ILC PROJECT [ 国際リニアコライダー計画 ]

最新情報

2013年10月18日

ILC 北上山地「唯一の候補地」 国際組織幹部視察

河北新報

超大型加速器「国際リニアコライダー(ILC)」の研究者でつくる国際推進組織リニアコライダー・コラボレーション(LCC)の幹部6人が17日、国内 候補地に選ばれた岩手県南部と宮城県北部にまたがる北上山地を視察した。最高責任者のリン・エバンス氏は奥州市で記者会見し、「北上山地は世界で唯一の候 補地だ」と明言した。
同氏は「日本の候補地決定を受け(LCCの)専門委員会で検討し、建設地に適しているとの結果が出た。

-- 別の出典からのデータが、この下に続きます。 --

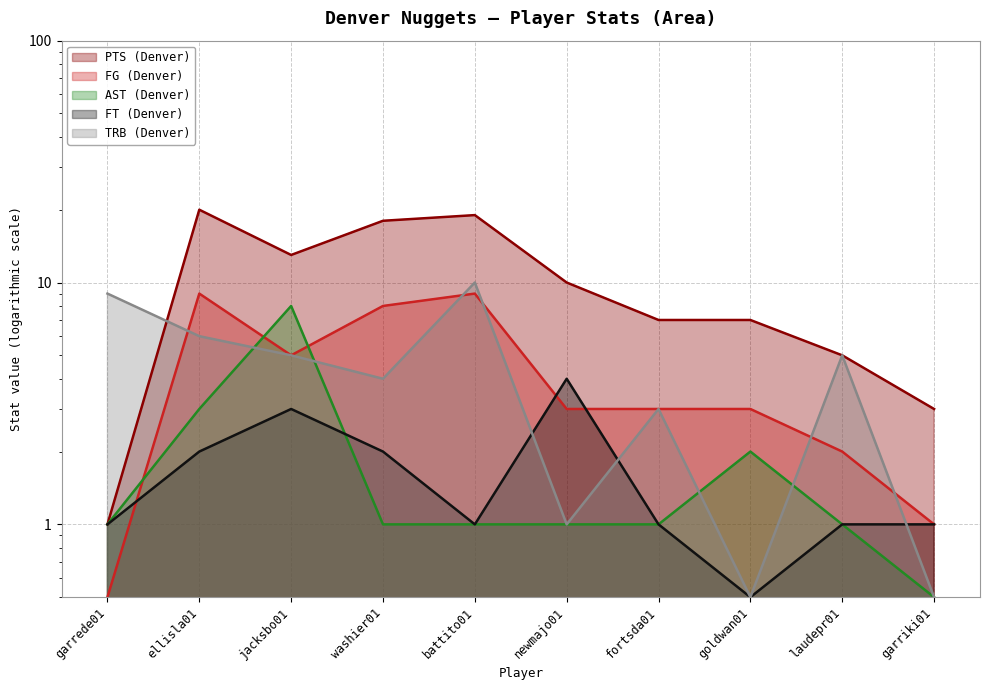

How many times do TRB (Denver) and FG (Denver) cross each other?

5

現地を視察し、判断が正しいことを確信した」と説明した。
LCCは当初、他国の候補地と比較検討する方針を示していたが、同氏は「一つの候補地に絞り、関係者が連携していくことが重要だ」と述べた。その上で「(計画の推進に向け)日本政府がはっきり誘致の意思表明をすることが大切だ」と国に早期の決断を促した。
同席した達増拓也岩手県知事は、政府の意思決定について「大きな事業だけに一定の時間をかけることは必要だが、誘致が進むよう県として何でもしていく」と話した。
視察には、副ディレクターの村山斉東大カブリ数物連携宇宙研究機構長、物理・測量器部門ディレクターの山本均東北大大学院理学研究科教授らが同行した。
電子と陽電子を光速で衝突させる地点の候補地となる一関市大東町大原を訪れたほか、奥州市江刺区の伊手地区センターでは地質調査結果の説明を受けた。